SCH 58261 br Results and Discussion br Spectral Properties o
3. Results and Discussion
3.1. Spectral Properties of ZnPcOC Complex in DMSO
Metallophthalocyanine (MPc) complexes tend to aggregate in solu-tion and aggregation diminishes the photosensitising ability of MPc complexes. The association of these complexes could be reduced in such solvents as DMF, DMSO or ethyl alcohol . Replacement of water Journal of Photochemistry & Photobiology, B: Biology 190 (2019) 146–153
molecules by organic solvent seems advantageous in such situation, because water strongly quenches singlet oxygen. The UV–Vis SCH 58261 spectra of the studied ZnPcOC showed a single and intense band at λmax = 692 nm accompanied by a next band of lower intensity at λmax = 620 nm (Fig. 1) in DMSO, while the B band was observed at 353 nm.

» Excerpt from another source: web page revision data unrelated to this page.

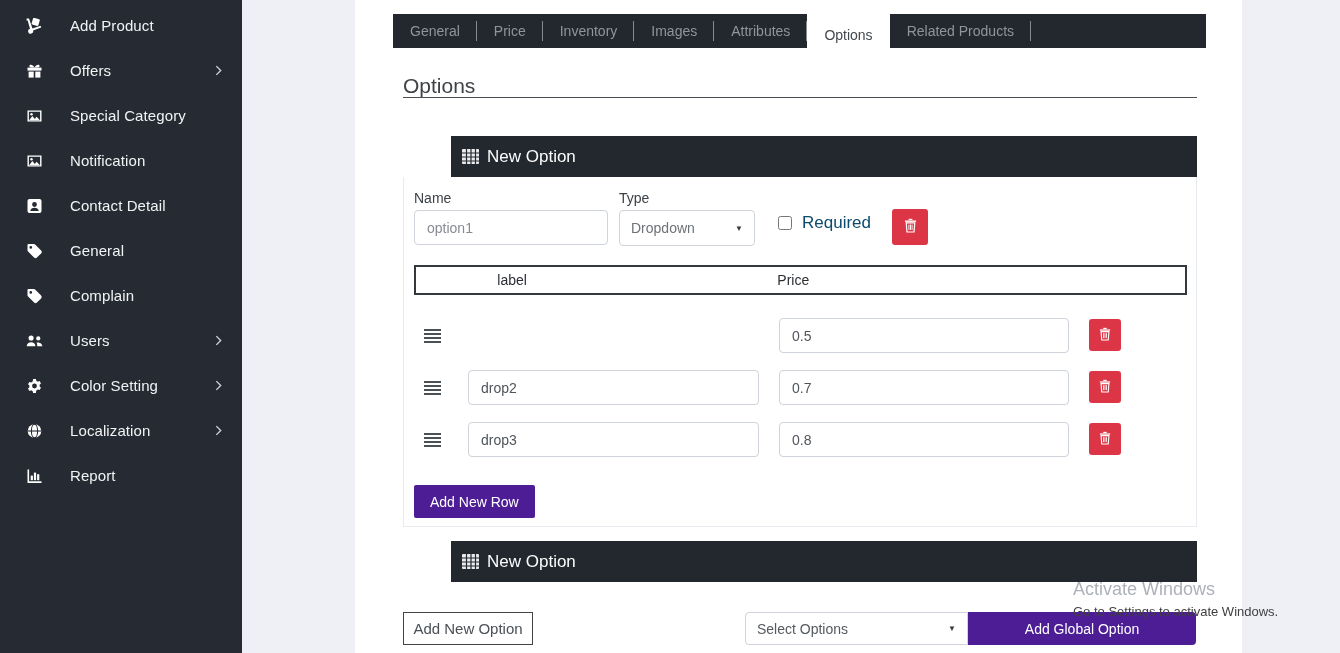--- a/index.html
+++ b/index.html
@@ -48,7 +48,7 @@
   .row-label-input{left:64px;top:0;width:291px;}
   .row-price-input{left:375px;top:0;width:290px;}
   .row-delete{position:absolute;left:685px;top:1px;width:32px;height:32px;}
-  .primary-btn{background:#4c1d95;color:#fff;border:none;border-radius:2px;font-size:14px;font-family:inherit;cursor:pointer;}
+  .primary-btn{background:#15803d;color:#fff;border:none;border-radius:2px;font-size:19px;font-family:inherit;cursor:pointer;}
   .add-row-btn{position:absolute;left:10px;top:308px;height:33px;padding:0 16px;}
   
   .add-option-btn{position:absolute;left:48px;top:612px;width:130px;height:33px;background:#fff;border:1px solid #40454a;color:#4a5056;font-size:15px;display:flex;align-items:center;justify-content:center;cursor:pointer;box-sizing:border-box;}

In this solvent we observed a typical spectrum of a monomeric form of phthalocyanine, which is required for the use of this compounds in PDT. The ZnPcOC dissolved in DMSO fulfils the Lambert-Beer law in the range from 1⋅10−6 to 10⋅10−6 mol/l (Fig. 1). Determined value of the molar absorption coefficient in DMSO is 5,13 (log ε) and it is in the range typical for these kind of compounds.
3.2. Photostability of ZnPcOC in DMSO
Phthalocyanine compounds are usually thermally stable, chemically and light-resistant, however some of them are sensitive of UV light . The photodegradation of phthalocyanine molecules can be ob-served by recording changes in Q and B bands. During the exposure of ZnPcOC in DMSO (685 nm visible light), slight changes of absorbance
in time for Q band (λmax = 692 nm) was observed. However, the po-sition of Q and B bands did not change (Fig. 2). Moreover, the use of different radiation doses did not influence the photodegradation of zinc octacarboxyphthalocyanine. Regardless of the radiation dose (2.5; 4.5 and 7.5 J/cm2), the zinc octakarbox-yphthalocyanine photodegradation was approximately 2% over its in-itial value (Table 1).
3.3. Luminescence Spectra
The fluorescence properties of the studied phthalocyanine com-pound was examined in DMSO solution. The studied ZnPcOC exhibited a strong red fluorescence of 706 nm and the fluorescent form of the examined compound was the monomer of ZnPcOC. The Stokes shifts of the zinc octacarboxyphthalocyanine was estimated of 14 nm, as typi-cally observed for the phthalocyanine compounds. The absorption spectra were mirror images of the fluorescence spectra in DMSO solu-tion.
The fluorescence intensity in DMSO strongly depended on the concentration of ZnPcOC and for concentrations ranging from 5.0⋅10−6 to 2.0⋅10−5 mol/l the dependence was nonlinear (Fig. 3). The maximal intensity was usually observed at concentration of about 1.0⋅10−5 mol/ l. For higher concentrations, the emission intensity decreased as the
Fig. 2. UV–Vis spectra of ZnPcOC in DMSO before (−–) and after irradiation Fig. 3. Influence of ZnPcOC concentration on the fluorescence intensity in (···) (concentration of 5·10−6 mol/l, light intensity of 7.5 J/cm2, and tempera- DMSO. ture of 37 °C).
ZnPcOC concentration increased and the curve slightly decreased. We concluded that the fluorescent form of ZnPcOC was the monomer, the association of which resulted in the observed luminescence decay. The dimer form and higher aggregates (multimers) of MPcOC were probably nonfluorescent .
3.4. Biological Evaluation
The obtained results showed intracellular accumulation of ZnPcOC after first 4 h of incubation with HaCaT, NHDF and Me45 cells, when final concentration in wells was 30 μM, whereas the second maximum of accumulation seemed to be after 72 h (Fig. 4). The absorbance at 690 nm, measured from washed with PBS cells, in each hour of ob-servation in 96 h assay, confirmed phthalocyanines accumulation. Spectra for visible light showed maximum at 690 nm, typically for ZnPcOC (Fig. 4; right), whereas empty control cells did not.